(Passage for review Opens)
Apex Global Brands, the American brand management and licensing organization previously called Cherokee Global Brands, which owns the Hi-Tec, Magnum and Tony Hawk brands, among others, confirmed that it has entered into a merger agreement with Galaxy Universal, a Colorado-based project management and investment firm.Galaxy is described as a sourcing and brand management company with wholesale activities that focuses on the athletic, outdoor and work categories.

If approved by shareholders, the closing of the acquisition is expected to occur in the second quarter of 2021. Under the terms of the agreement, which has been unanimously approved by the members of Apex’ board of directors, Galaxy is set to acquire all of the outstanding shares of Apex for US$2.00 per share in cash. However, Apex’ share price unexpectedly jumped to $2.62 after the announcement, suggesting that shareholders may want to jack up the purchase price. The company’s stockmarket quotation subsequently eased down to $2.41, compared with a 52-week record of $11.90, giving Apex a capitalization of just $1.37 million.

Most recently, lower licensee sales due to the pandemic and the non-renewal of certain Cherokee brand licensing deals have weighed on the revenues of Apex, forcing the company to repeadly ask its lenders for leniency as its operations failed to meet debt covenants. Its net debt amounted to more than $60 million as of Oct. 31.

“After conducting an extensive analysis of our strategic alternatives with our financial advisor, the board of directors concluded that our sale to Galaxy Universal LLC is the best path to deliver equity to our shareholders,” said Henry Stupp, CEO of Apex. “We believe that the sale process will be seamless for our licensees and that there will be no disruption to our operations.”

So far, company insiders owning about 30 percent of Apex’ shares have indicated support for Galaxy’s offer. A special meeting of Apex Global Brands stockholders will be held as soon as practicable following the filing of a definitive proxy statement with the U.S Securities and Exchange Commission (SEC) and a subsequent mailing to stockholders. The proposed transaction is subject to approval by Apex stockholders, along with the satisfaction of other customary closing conditions. Upon completion of the merger, Apex would become wholly owned by Galaxy.
(Passage for review Closes)
Questions on the material:
(a) List every dollar amount that appears in the Apex merger article.
(b) Copy word for word the portion of the Apex merger article starting at "So far, company" and ending at "owned by Galaxy.".
(Dataset content Opens)
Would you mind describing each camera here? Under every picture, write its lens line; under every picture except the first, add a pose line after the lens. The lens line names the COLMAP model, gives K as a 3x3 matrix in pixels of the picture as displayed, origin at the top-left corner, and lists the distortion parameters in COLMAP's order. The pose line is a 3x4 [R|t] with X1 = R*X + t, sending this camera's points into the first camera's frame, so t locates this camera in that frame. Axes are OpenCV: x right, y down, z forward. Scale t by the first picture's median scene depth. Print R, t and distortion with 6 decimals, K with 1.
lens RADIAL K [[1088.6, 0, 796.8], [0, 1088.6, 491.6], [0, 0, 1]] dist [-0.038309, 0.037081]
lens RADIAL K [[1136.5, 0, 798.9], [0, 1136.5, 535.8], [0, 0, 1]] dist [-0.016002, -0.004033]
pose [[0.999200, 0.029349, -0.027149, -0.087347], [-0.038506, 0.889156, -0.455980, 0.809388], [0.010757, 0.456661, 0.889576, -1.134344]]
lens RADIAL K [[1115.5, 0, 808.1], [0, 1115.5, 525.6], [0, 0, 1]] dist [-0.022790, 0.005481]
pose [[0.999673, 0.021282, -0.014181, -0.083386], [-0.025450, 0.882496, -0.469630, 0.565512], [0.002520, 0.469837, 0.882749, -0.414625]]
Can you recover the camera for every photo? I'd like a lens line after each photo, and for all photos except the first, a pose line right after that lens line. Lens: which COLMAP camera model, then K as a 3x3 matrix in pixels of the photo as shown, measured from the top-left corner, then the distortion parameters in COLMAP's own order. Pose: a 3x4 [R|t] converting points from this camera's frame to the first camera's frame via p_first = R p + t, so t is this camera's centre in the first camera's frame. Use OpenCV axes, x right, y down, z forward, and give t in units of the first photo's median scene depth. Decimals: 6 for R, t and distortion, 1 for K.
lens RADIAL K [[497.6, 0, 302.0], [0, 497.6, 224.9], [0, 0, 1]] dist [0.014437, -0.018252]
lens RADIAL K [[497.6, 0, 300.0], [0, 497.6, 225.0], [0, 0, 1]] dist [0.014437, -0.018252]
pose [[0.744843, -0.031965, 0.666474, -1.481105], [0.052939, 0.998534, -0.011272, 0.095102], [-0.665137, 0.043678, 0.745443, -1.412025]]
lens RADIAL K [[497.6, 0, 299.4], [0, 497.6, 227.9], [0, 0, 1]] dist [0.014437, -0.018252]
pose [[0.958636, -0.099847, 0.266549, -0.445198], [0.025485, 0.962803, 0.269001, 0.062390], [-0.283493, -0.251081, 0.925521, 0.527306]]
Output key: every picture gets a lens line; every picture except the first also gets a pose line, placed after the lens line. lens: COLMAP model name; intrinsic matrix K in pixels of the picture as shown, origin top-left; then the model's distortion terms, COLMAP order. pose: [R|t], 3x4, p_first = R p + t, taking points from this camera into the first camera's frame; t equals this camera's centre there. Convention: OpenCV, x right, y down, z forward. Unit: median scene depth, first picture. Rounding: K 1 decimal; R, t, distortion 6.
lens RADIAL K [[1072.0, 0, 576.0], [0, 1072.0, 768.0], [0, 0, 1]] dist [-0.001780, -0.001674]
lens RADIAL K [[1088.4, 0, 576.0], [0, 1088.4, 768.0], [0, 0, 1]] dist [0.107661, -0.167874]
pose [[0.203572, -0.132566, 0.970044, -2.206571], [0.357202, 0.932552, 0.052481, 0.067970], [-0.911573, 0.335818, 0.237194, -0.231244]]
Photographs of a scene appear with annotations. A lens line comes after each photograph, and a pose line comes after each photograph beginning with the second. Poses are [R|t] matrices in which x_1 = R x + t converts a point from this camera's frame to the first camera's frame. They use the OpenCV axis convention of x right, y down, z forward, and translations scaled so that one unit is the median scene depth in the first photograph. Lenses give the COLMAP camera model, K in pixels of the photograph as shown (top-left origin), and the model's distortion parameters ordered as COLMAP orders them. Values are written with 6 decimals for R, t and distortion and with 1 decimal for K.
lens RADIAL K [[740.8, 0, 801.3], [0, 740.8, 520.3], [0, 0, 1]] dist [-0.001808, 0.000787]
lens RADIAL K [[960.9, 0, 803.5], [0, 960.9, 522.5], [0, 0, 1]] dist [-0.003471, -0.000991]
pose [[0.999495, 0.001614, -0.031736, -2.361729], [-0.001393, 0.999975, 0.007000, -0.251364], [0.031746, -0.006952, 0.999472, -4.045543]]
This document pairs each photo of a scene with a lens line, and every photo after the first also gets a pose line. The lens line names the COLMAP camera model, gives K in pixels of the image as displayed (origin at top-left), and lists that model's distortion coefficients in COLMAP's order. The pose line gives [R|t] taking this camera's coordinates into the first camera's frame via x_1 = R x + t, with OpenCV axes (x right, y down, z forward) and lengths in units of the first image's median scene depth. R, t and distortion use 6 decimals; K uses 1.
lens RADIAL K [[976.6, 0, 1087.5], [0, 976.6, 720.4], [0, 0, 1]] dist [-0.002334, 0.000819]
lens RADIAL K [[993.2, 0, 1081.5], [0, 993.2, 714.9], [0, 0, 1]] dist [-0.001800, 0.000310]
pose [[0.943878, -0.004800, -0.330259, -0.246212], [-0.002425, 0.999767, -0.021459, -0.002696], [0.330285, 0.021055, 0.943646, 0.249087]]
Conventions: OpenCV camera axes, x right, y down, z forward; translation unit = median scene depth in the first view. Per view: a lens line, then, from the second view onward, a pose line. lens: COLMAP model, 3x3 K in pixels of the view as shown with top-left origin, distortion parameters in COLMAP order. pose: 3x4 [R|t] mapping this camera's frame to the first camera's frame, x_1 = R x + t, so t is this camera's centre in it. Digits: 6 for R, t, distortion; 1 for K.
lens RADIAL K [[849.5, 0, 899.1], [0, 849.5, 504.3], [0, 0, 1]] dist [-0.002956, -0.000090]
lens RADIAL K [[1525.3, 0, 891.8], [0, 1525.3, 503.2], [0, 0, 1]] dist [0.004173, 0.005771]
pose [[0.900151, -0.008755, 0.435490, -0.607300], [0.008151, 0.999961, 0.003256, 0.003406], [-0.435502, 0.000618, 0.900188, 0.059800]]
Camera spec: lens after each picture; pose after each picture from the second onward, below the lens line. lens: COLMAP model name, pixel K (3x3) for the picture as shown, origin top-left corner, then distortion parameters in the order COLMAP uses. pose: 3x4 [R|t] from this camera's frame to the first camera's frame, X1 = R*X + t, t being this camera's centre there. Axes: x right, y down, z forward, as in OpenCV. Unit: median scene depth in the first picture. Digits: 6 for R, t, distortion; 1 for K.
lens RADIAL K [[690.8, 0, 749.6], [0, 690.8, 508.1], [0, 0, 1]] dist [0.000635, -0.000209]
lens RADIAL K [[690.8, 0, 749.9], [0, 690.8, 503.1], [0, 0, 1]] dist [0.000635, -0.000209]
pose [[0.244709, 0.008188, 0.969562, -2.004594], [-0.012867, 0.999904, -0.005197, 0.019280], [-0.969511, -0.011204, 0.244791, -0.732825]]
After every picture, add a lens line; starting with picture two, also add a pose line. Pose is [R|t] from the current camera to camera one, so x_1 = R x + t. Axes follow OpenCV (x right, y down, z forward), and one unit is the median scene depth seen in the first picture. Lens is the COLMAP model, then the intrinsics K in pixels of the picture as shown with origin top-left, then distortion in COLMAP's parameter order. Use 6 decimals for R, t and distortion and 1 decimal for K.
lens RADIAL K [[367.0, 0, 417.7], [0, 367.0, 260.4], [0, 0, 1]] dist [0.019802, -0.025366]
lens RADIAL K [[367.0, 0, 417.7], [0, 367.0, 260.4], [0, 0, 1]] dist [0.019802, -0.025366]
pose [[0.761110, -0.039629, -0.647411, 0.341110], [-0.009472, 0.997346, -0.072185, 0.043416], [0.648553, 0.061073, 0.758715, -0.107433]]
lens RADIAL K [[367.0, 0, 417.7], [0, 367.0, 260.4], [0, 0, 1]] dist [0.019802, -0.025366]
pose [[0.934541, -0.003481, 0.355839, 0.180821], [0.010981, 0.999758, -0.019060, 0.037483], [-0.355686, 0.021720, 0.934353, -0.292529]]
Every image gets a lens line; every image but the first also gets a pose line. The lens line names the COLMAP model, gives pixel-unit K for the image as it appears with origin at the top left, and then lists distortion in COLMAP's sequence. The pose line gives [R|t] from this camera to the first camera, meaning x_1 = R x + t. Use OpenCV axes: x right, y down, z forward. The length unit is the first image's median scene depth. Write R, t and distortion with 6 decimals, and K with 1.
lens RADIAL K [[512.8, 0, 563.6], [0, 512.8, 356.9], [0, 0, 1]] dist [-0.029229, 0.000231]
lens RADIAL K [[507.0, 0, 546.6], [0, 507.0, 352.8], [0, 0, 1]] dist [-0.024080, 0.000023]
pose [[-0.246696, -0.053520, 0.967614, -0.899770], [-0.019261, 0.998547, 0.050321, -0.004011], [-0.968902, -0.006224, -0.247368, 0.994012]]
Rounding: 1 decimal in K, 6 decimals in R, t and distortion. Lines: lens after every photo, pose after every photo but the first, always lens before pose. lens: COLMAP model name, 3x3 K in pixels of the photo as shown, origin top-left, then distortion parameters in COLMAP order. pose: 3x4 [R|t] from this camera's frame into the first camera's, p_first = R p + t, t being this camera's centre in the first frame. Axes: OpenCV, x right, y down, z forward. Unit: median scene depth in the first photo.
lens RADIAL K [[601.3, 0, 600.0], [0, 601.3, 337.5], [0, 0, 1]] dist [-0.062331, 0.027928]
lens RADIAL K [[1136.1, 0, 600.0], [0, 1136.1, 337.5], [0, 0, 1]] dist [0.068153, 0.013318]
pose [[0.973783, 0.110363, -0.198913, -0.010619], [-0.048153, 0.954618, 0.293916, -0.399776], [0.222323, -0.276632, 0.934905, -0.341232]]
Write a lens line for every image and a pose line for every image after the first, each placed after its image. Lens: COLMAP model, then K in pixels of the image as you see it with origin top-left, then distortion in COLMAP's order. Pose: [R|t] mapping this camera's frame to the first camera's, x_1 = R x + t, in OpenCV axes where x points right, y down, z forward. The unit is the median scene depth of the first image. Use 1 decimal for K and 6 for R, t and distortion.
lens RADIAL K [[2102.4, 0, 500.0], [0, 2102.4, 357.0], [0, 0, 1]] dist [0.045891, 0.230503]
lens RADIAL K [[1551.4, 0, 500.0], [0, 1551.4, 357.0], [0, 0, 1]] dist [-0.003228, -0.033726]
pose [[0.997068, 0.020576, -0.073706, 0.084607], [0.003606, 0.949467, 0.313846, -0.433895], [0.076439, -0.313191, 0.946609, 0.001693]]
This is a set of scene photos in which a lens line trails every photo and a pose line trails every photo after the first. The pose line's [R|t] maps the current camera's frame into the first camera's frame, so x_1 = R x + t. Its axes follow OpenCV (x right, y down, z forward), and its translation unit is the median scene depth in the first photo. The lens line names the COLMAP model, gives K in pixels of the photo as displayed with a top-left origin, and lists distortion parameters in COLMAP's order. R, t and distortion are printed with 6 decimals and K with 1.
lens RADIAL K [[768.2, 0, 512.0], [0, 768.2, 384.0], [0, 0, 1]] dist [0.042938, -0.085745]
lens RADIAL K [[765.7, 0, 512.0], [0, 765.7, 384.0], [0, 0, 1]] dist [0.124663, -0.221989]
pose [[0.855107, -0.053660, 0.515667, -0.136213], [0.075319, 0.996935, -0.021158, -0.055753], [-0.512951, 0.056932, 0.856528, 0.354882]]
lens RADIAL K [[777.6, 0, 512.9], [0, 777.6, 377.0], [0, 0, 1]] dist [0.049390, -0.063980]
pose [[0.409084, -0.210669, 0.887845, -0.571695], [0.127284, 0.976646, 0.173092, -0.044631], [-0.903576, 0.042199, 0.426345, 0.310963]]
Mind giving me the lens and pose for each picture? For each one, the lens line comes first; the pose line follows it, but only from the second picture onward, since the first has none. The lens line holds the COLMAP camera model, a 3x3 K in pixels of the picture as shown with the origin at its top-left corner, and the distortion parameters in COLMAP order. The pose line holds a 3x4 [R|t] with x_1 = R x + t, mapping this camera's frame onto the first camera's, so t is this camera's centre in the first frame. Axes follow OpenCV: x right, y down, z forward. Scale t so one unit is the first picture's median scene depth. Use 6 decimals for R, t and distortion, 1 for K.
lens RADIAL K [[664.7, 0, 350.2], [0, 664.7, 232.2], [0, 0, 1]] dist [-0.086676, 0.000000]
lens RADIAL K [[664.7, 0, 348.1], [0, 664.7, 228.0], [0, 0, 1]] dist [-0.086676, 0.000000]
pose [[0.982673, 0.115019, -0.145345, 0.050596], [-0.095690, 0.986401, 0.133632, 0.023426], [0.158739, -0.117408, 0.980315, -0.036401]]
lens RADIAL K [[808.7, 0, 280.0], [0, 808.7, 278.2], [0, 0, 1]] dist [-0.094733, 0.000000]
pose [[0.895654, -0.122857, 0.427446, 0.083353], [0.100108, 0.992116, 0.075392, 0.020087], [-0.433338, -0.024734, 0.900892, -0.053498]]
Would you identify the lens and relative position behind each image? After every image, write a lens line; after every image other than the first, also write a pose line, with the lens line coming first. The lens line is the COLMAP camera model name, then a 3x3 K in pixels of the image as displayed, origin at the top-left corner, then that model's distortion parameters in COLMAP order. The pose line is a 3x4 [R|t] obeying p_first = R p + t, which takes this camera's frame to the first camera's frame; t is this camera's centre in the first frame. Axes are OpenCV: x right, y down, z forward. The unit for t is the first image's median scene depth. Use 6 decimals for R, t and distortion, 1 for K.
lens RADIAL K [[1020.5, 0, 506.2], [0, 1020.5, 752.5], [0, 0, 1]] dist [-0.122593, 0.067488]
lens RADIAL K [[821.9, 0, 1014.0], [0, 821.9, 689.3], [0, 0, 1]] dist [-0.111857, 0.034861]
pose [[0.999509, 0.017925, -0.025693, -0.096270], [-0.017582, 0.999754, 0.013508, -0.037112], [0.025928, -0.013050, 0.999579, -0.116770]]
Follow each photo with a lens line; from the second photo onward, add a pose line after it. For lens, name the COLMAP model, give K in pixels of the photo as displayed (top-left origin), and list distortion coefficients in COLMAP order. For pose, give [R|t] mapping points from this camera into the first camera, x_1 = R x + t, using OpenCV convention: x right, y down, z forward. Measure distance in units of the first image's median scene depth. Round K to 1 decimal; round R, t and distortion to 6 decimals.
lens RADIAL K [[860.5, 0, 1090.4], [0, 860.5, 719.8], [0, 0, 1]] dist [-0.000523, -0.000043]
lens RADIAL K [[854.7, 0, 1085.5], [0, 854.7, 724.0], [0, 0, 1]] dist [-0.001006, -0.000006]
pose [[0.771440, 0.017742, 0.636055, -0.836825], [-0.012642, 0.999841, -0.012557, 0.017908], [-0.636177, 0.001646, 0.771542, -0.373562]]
(Dataset content Closes)
Task responses:
(a)
US$2.00
$2.62
$2.41
$11.90
$1.37 million
$60 million

(b)
So far, company insiders owning about 30 percent of Apex’ shares have indicated support for Galaxy’s offer. A special meeting of Apex Global Brands stockholders will be held as soon as practicable following the filing of a definitive proxy statement with the U.S Securities and Exchange Commission (SEC) and a subsequent mailing to stockholders. The proposed transaction is subject to approval by Apex stockholders, along with the satisfaction of other customary closing conditions. Upon completion of the merger, Apex would become wholly owned by Galaxy.